++++ Excerpted passage ++++

Researching for my previous Mind Matters article about bird and bee biological software, I came across a short piece at Quanta Magazine entitled “The Simple Algorithm That Ants Use to Build Bridges.” Really, a “simple” insect algorithm? Intriguing.

Eric Cassell’s book, Animal Algorithms (2021), reveals the complex and intricate hardware-software systems enabling bird and insect procedures for migration, building nests and structures, social cooperation, and navigation. Grounded in engineering training and experience, Cassell shows that animal algorithms must be designed top-down starting with a goal, fashioning the data input sensors, developing the necessary procedures, and implementing them in software to direct hardware. Yet the Quanta Magazine piece reported that Panamanian army ants’ procedures for building bridges of living ants is accomplished using a “simple algorithm.”

++++ Information given ++++

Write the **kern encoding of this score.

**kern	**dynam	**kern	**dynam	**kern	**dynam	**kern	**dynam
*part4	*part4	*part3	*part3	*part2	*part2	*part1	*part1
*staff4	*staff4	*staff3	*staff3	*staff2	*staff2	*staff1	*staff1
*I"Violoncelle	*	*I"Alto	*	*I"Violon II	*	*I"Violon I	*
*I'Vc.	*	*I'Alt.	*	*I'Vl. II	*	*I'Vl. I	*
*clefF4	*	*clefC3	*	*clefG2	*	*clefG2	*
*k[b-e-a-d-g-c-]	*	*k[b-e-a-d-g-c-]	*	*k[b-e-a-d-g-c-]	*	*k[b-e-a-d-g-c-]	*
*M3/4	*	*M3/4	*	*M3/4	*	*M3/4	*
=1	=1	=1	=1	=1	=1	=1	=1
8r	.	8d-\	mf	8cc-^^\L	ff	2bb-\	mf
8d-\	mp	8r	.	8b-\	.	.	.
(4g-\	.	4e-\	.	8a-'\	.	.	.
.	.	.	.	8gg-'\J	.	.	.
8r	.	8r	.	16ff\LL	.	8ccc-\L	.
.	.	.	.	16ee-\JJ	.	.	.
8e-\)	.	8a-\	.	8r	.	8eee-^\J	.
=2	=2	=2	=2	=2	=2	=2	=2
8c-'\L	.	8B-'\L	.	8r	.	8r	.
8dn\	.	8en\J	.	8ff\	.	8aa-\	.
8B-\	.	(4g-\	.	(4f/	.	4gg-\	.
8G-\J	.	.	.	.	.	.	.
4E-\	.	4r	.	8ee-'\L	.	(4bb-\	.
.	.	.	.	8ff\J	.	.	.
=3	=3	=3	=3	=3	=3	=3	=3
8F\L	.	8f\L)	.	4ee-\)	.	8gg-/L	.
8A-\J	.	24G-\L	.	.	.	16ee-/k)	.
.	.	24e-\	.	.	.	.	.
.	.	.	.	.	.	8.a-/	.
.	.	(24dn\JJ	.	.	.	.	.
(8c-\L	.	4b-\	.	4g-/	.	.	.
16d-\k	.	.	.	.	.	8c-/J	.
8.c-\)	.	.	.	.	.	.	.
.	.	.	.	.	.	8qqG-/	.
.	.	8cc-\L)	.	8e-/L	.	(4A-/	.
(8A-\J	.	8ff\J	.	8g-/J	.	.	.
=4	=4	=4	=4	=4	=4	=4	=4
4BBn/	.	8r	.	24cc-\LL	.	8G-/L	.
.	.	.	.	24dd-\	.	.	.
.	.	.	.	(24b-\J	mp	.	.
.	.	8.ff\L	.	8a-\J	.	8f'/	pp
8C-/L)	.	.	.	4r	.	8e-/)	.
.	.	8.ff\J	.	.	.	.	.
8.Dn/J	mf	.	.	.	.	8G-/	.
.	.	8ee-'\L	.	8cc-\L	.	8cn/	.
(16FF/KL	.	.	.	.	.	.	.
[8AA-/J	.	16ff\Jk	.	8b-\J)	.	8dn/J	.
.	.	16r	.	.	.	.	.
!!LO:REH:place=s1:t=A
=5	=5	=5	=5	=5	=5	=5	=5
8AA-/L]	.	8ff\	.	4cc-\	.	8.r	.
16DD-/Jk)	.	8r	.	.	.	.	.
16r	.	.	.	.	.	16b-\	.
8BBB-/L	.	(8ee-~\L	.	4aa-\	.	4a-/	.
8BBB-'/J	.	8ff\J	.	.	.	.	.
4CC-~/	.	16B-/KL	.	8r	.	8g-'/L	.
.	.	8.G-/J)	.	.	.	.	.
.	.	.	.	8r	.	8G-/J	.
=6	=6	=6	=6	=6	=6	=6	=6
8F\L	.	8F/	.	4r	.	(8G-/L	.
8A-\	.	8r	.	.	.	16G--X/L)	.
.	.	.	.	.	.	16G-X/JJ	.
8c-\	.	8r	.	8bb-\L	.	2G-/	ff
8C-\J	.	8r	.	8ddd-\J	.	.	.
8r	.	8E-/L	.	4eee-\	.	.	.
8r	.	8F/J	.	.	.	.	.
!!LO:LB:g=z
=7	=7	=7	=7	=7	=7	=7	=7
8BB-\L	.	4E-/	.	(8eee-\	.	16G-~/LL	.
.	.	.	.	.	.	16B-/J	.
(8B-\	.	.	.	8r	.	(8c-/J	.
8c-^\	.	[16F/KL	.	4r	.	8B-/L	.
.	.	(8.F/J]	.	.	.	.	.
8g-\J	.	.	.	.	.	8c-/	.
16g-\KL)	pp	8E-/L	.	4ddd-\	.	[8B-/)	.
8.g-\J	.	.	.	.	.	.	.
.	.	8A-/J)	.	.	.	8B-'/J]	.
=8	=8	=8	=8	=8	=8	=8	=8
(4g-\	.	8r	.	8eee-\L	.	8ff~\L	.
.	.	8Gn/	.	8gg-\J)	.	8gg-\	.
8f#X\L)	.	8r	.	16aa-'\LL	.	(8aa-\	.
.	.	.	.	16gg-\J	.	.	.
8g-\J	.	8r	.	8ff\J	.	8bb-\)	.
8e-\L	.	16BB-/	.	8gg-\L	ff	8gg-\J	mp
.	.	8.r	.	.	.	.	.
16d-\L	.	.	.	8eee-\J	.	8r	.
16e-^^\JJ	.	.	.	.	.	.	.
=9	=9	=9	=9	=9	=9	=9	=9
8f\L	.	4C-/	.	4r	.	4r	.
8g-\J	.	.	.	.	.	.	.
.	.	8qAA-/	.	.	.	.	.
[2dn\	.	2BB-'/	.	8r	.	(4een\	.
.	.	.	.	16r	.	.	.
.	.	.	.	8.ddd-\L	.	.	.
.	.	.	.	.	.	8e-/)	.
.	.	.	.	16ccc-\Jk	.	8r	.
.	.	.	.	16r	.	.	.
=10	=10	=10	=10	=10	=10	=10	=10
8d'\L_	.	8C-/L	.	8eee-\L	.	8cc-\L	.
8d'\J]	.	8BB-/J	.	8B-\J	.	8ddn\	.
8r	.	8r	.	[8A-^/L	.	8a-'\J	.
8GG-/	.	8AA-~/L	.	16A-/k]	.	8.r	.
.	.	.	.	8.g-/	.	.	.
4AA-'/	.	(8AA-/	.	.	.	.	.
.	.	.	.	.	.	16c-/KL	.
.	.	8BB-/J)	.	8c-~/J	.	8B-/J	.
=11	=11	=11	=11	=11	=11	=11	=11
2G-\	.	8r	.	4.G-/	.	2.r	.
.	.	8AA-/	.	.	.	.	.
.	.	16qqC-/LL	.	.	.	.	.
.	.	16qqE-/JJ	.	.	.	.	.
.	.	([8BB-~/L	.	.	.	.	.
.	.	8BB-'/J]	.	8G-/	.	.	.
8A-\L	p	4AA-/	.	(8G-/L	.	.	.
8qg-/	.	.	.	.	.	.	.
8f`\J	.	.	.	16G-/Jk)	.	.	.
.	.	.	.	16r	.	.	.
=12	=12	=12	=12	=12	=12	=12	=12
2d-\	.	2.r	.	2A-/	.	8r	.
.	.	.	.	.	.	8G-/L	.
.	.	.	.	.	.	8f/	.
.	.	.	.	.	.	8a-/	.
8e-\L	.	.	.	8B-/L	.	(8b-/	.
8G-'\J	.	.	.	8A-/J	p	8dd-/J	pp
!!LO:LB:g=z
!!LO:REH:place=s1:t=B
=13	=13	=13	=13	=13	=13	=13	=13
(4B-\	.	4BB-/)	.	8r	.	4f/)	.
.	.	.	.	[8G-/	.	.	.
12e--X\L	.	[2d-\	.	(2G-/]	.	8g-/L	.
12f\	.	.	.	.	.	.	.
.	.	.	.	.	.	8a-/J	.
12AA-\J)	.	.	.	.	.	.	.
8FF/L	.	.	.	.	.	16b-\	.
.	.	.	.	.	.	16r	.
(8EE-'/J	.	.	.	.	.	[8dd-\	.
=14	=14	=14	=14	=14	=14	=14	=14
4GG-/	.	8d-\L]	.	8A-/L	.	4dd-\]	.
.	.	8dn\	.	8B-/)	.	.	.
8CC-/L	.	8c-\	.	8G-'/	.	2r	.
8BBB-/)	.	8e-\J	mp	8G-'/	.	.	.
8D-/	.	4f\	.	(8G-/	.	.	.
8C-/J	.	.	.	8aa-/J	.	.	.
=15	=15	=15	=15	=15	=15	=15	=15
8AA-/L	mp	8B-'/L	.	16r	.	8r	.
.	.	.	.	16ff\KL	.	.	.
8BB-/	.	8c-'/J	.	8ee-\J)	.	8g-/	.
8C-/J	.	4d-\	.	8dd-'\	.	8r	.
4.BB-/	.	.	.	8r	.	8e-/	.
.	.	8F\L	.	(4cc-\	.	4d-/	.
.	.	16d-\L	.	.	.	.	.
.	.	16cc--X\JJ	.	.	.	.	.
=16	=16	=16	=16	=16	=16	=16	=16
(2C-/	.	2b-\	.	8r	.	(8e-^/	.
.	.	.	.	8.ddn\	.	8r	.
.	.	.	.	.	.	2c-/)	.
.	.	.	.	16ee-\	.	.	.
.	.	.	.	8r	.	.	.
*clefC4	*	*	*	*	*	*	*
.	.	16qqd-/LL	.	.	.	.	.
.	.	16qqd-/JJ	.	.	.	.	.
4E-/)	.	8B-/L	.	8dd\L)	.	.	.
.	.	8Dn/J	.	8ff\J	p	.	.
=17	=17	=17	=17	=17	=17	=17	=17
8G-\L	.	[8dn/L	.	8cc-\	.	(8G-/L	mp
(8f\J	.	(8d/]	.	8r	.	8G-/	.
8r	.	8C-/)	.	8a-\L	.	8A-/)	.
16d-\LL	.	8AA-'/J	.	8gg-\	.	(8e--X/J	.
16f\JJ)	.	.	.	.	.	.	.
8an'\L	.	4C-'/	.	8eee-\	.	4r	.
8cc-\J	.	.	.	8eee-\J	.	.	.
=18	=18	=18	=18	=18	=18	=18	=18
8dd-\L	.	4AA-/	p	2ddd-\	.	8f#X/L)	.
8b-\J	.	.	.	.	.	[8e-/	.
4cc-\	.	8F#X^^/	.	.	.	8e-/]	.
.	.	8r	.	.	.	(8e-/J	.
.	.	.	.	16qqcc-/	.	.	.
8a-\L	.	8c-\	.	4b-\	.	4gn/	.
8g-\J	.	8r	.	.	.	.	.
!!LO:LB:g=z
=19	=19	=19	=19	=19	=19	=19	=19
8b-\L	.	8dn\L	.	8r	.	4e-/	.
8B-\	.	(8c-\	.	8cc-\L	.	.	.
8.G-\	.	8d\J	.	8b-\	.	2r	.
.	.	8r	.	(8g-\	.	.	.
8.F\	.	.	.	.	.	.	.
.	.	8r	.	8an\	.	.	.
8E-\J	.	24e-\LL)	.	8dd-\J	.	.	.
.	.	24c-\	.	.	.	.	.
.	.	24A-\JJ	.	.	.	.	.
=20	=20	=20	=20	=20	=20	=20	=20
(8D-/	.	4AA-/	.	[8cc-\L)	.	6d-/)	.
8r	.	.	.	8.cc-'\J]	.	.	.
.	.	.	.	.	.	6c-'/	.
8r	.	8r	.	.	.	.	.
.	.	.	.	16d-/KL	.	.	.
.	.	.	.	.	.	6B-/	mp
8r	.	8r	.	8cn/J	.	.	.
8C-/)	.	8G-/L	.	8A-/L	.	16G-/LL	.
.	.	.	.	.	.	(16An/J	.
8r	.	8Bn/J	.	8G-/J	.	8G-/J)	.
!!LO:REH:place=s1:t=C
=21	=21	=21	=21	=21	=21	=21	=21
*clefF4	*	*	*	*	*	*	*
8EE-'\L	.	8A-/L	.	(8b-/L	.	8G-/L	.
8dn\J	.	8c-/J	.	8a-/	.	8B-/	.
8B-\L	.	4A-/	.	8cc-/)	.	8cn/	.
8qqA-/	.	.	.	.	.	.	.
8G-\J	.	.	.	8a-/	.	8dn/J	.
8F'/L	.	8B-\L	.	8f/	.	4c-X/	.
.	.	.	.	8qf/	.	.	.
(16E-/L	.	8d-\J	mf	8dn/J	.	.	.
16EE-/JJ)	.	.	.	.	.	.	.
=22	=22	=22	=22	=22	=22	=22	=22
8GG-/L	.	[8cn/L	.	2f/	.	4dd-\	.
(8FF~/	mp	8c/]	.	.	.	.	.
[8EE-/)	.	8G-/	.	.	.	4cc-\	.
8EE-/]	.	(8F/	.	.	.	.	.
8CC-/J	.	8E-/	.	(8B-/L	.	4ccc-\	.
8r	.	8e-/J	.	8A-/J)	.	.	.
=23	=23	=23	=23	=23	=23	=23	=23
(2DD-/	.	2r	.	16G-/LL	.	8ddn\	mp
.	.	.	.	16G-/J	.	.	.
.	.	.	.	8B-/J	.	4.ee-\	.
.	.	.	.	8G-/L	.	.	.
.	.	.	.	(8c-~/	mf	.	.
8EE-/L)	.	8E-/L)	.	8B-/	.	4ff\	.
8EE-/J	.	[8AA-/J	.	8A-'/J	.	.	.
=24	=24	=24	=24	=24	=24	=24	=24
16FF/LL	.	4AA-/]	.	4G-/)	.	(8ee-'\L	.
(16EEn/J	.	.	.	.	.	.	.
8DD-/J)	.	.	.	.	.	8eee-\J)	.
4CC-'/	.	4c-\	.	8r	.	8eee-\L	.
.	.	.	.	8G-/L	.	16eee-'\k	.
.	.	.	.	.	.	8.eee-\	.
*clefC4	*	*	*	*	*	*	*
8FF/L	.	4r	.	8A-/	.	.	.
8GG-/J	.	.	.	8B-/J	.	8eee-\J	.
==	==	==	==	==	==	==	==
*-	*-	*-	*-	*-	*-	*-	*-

++++

▶ _Problems to work on_:
1. How would you render this sentence from the passage about animal algorithms into Spanish: "Yet the Quanta Magazine piece reported that Panamanian army ants’ procedures for building bridges of living ants is accomplished using a “simple algorithm.”"
2. Can you carry the passage about animal algorithms forward from its final sentence?
The saved entries have no connection to the passage about animal algorithms.

▶ _Results for each task_:
1. Sin embargo, el artículo de Quanta Magazine informaba que los procedimientos de las hormigas guerreras panameñas para construir puentes de hormigas vivas se llevan a cabo mediante un «algoritmo simple».

2.
The problem the army ants must solve: crossing gaps and holes appearing in the path of a migrating ant colony. The Quanta piece reports research suggesting the ants deploy an algorithm with these basic elements:

[…]

Buried within the Quanta piece’s common verbs like “detects” is one whale of a lot of hardware and software. To “detect a gap” requires first the sensory hardware. The army ant needs a fully functional neural system with the sense of touch, probably smell, and perhaps some vision. There is nothing “simple” about designing neural systems and the computer systems to receive and interpret neural sensory inputs. Human scientists and engineers have labored for decades working on how to fashion neural-like hardware.

Richard Stevens,For ants, building a bridge is no “simple” task” at Mind Matters News (November 30, 2021)

Science media must describe the living ant bridge as “simple.” To deal with the true state of affairs would just raise too many questions.

Here’s an example:

Read the rules of the algorithm at For ants, building a bridge is no “simple” task.

Takehome: The Quanta piece promotes a notion that software algorithms are “simple.” To the contrary, it would take an army of engineers to do what ants do instinctually.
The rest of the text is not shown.